Egypt’s Christians will take part in the first mass demonstration against the country’s Muslim Brotherhood government on Friday, a statement by the Coalition of Coptic Egypt declared Wednesday.
The August 24 demonstration will call for Egypt to remain a civil state and demand the separation of Islamic influences from state institutions.

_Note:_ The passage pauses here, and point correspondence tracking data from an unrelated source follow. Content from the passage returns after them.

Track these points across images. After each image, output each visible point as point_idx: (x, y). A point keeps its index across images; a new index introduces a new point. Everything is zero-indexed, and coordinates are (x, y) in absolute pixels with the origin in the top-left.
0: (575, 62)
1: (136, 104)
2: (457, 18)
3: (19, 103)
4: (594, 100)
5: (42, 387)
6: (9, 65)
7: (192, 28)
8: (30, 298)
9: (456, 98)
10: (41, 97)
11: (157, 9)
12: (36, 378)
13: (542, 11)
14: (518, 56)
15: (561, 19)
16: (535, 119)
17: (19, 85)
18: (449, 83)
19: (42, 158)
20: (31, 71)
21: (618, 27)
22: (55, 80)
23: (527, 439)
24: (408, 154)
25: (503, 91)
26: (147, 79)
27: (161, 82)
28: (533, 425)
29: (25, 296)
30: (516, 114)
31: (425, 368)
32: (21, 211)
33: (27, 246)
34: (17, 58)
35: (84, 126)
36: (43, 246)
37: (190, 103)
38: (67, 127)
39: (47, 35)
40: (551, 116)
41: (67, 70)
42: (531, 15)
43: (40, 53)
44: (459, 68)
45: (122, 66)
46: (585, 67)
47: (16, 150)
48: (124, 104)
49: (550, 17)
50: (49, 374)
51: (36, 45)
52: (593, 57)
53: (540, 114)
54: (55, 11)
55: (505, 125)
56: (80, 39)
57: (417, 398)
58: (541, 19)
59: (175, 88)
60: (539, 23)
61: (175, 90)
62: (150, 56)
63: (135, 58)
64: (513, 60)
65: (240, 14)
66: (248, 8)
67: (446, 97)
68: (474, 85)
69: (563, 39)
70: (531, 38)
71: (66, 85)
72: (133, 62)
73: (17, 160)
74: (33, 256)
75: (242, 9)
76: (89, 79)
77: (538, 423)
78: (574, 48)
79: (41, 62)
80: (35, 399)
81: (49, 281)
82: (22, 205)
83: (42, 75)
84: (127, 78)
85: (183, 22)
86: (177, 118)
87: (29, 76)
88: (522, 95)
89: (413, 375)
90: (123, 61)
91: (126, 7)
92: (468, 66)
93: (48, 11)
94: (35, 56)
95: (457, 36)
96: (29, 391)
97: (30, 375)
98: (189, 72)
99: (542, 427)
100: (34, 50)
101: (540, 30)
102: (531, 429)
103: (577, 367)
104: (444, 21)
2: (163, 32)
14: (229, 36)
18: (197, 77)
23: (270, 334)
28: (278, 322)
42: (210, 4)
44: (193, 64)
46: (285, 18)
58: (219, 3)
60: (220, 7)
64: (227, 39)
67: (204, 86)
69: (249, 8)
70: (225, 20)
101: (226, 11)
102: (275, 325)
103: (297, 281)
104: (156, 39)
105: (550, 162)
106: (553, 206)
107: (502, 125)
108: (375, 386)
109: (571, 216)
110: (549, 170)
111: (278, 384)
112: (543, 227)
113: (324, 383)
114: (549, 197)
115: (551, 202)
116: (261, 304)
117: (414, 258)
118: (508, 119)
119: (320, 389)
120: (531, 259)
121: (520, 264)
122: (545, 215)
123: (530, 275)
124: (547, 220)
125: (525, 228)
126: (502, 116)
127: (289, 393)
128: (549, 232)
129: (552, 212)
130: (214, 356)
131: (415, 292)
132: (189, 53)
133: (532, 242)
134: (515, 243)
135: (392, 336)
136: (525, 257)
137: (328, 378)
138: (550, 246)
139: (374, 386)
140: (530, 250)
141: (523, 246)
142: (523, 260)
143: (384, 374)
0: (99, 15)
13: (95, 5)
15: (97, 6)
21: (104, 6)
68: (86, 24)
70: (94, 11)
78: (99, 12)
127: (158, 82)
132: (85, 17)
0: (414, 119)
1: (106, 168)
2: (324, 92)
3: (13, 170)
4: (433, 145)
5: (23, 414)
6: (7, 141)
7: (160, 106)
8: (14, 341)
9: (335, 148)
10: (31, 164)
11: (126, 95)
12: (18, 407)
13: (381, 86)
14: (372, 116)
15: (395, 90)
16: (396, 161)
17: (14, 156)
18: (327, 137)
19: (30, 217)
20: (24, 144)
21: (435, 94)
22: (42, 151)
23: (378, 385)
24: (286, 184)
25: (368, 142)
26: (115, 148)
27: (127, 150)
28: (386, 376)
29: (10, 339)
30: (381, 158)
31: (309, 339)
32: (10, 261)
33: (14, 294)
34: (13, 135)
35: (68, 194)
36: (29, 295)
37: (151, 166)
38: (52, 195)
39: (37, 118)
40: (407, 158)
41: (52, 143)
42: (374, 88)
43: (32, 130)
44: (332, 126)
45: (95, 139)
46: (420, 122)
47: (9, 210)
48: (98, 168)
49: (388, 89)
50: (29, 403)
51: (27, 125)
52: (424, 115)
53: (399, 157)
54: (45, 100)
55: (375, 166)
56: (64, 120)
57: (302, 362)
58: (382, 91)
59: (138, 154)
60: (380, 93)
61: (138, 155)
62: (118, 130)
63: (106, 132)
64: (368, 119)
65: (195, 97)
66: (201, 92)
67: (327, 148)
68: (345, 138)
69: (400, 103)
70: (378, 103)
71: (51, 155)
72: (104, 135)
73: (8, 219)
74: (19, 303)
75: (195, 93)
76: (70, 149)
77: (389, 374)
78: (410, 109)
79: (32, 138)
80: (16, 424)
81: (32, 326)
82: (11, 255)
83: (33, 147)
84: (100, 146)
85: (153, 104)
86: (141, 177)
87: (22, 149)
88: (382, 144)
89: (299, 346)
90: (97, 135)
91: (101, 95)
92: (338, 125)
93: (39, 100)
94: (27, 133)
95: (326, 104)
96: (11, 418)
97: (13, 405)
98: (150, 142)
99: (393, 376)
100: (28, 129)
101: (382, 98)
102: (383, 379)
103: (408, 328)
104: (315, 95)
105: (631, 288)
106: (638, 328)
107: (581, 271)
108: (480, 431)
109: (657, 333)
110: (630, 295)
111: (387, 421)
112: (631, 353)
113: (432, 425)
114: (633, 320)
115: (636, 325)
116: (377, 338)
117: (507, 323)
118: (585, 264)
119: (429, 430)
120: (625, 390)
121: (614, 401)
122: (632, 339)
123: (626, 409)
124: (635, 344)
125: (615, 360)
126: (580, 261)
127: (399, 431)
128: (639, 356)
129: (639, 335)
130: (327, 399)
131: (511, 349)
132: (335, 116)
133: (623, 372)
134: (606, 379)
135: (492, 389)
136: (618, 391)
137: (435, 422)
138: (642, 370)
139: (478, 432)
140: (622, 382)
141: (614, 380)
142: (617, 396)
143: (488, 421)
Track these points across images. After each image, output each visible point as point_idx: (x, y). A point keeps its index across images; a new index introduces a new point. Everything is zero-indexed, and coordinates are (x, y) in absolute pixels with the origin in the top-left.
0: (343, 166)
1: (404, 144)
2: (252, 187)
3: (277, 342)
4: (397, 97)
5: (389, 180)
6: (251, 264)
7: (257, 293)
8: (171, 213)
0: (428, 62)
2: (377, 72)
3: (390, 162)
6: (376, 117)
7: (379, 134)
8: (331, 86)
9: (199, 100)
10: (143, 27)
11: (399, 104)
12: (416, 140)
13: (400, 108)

It is being planned as the first large-scale protest against the new government of Prime Minister Hisham Qandil, appointed by President Mohammed Morsi and sworn in on August 2.
In its statement, the Coalition of Coptic Egypt, a grassroots umbrella organization dealing with legal issues, spelled out its list of grievances against Muslim Brotherhood President Morsi.
‘We do not wish to topple the president but want to realize the demands of the revolution,’ the group’s statement read
“There is an attempt by the Brotherhood to take control of state institutions,” Fady Youssef, founder and deputy president of the Coalition of Coptic Egypt, told the Times of Israel. “The civil character of the state is under threat.”
According to Youssef, Muslims in Egypt currently enjoy privileges which Christians do not. “Christians are oppressed and humiliated,” he said.
In early August, 130 Christian families were forced to leave their homes in the village of Dahshour, near Giza, after their houses and shops were burned by Muslims following a dispute between a Muslim and a Christian in the village.
The remedy to sectarian violence, Youssef argues, is in amending legislation that discriminates against Christians, such as a law which prohibits Christians from testifying in court and a constitutional article prohibiting Muslims from converting to Christianity.
“We do not wish to topple the president but want to realize the demands of the revolution,” the group’s statement read. “The affairs of the president must be separated from the affairs of the Muslim Brotherhood.”
‘Christians are oppressed and humiliated,’ says Fady Youssef
Although Morsi resigned from the Muslim Brotherhood upon his election as president in June, Youssef claimed that the presidency is still intimately connected to the Islamic movement.
Another longstanding demand of the Egyptian Christian community is the legislation of a “unified law on places of worship,” which will allow churches to be built with the same ease as mosques. The government has agreed on the need for new legislation, Youssef said, but the law has not been promoted.
“Today, you need the governor’s permission to renovate the bathroom in a church,” Youssef said. Christians comprise some 10% of Egypt’s 85 million citizens.
A number of opposition parties have announced they would not participate in the August 24 demonstration.
“Those who call for this gathering refuse an Islamic president, even if he was elected by the will of the people,” Yahya Abul Hassan, a member of the liberal Wasat party, told Al-Ahram news website Wednesday.